Robert Klatt
Eine zehnjährige Langzeitstudie belegt, dass zwischen der in Videospielen konsumierten Gewalt und aggressiven Verhalten in der Realität keine Korrelation besteht.
Idaho (U.S.A.). Medien und die Politik sehen gewalthaltige Computerspiele bei Gewaltverbrechen junger Menschen häufig als einen der Hauptgründe. Eine Studie der Psychologin Laura Stockdale von der Loyola University Chicago und der Medien- und Familienforscherin Sarah Coyne von der Brigham Young University in Idaho, die im Fachmagazin Cyberpsychology publiziert wurde, zeigt nun, dass Kinder und Jugendliche durch Gewalt in Computerspielen nicht aggressiver werden.
Für die Studie mit dem Titel „Aufwachsen mit Grand Theft Auto (GTA)“ unterteilten die Wissenschaftler ihre Probanden anhand ihrer unterschiedlichen Einstellungen gegenüber Videospielen in drei Gruppen. Die erste Probandengruppe (4 %) konsumierte bereits seit einem jungen Alter gewalthaltige Videospiele und besitzt laut eigener Aussage ein Faible für hohe Gewalt, die zweite Gruppe (23 %) hat eine moderate Leidenschaft für gewalthaltige Titel wie GTA und die übrigen Probanden (73 %) bevorzugen Computerspiele mit geringer oder keiner Gewalt.

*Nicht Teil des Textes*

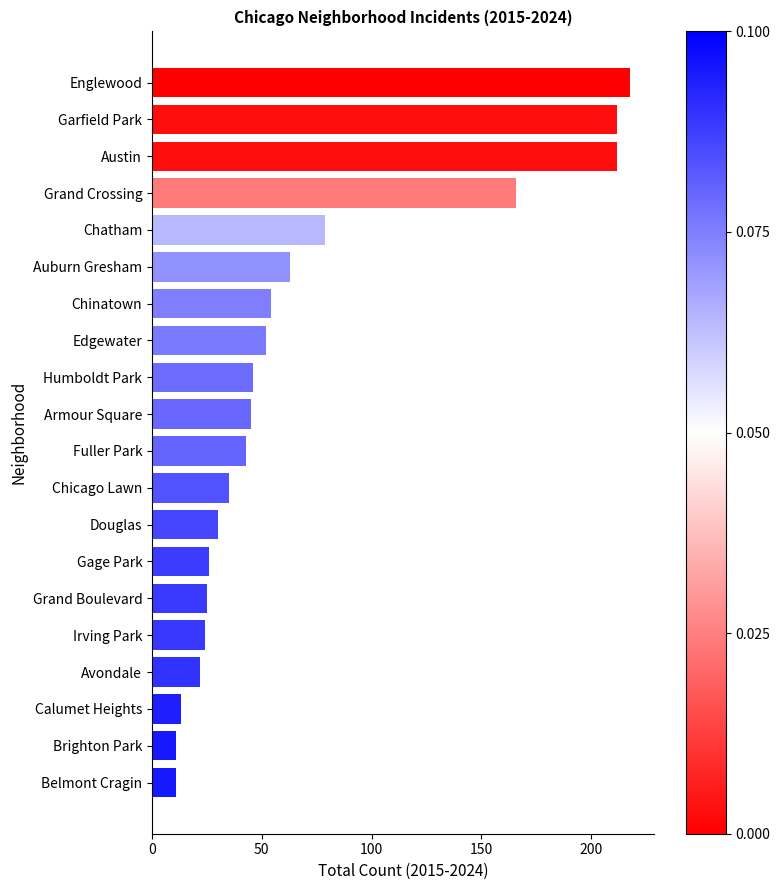

What is the sum of all values?

1387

Bewertet wurde die Gewalt in Videospielen von den Wissenschaftlern anhand der Kriterien der US-Organisation Common Sense Media, die vergleichbar mit der deutschen Selbstkontrollinstanz für Unterhaltungssoftware (USK) arbeitet. Die Probanden bewerteten die Gewalt anhand eines Fragebogens zu Verhaltensmerkmale wie Aggression, depressiven Symptomen und Angstzuständen.

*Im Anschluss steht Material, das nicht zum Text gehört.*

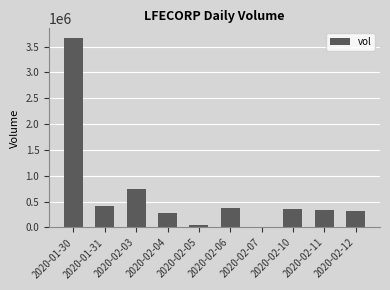

What is the maximum value shown in the chart?

3668500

In der Langzeitstudie wurden die Probanden, die zu Studienbeginn zwischen zehn und 23 Jahren alt waren, für einen Gesamtzeitraum von zehn Jahren beobachtet. Rekrutiert wurden die teilnehmenden Familien 2007 über Telefonverzeichnisse und Fragebögen. Die Probanden aus einer „großen nordwestlichen Stadt“ der U.S.A. waren zu 65 Prozent weiß, 12 Prozent schwarz, 19 Prozent multiethnisch sowie vier Prozent Angehörige anderer Ethnien. Probanden aus Haushalten mit einem niedrigeren sozioökonomischen Status waren unterrepräsentiert.
Im Gegensatz zu üblichen Medienwirkungsuntersuchungen, bei denen in der Regel Eigenschaften und Variablen in der Einzelbetrachtung analysiert werden, nutzten die Wissenschaftler für die Studie einen personenzentrierten Forschungsansatz. Dabei werden mithilfe von Algorithmen mehrere Variablen miteinander gruppiert. Die Forschung geht davon aus, dass so detaillierte erkannt werden kann, wie sich veränderliche Größen auf unterschiedliche Individuen auswirken.
Umgesetzt wurde der personenzentrierten Ansatz in der Studie unter anderem dadurch, dass Teilnehmer, „die ähnlich sind und eine Reihe von Merkmalen teilen, die im Laufe der Zeit gleichermaßen variieren“ einer gemeinsamen Gruppe zugeordnet wurden.
Insgesamt zeigen die Studienergebnisse, dass Gewalt in Videospielen zu keiner Änderung des prosozialen Verhaltens führt. Auch Personen, die während ihrer gesamten Kindheit und Teenagerzeit gewalthaltigen Computerspiele in einem hohen Ausmaß konsumieren, müssen laut den Wissenschaftlern deshalb nicht mit schädlichen psychologischen Folgen wie einer höheren Aggressivität rechnen.
Die Ergebnisse der Langzeitstudie bestätigen somit die Ergebnisse einer 2018 vom Universitätsklinikum Hamburg-Eppendorf (UKE) im Fachmagazin Molecular Psychiatry veröffentlichten Studie, die ebenfalls zum Ergebnis kam, das Gewalt in Videospielen ihren Konsumenten nicht beeinflusst.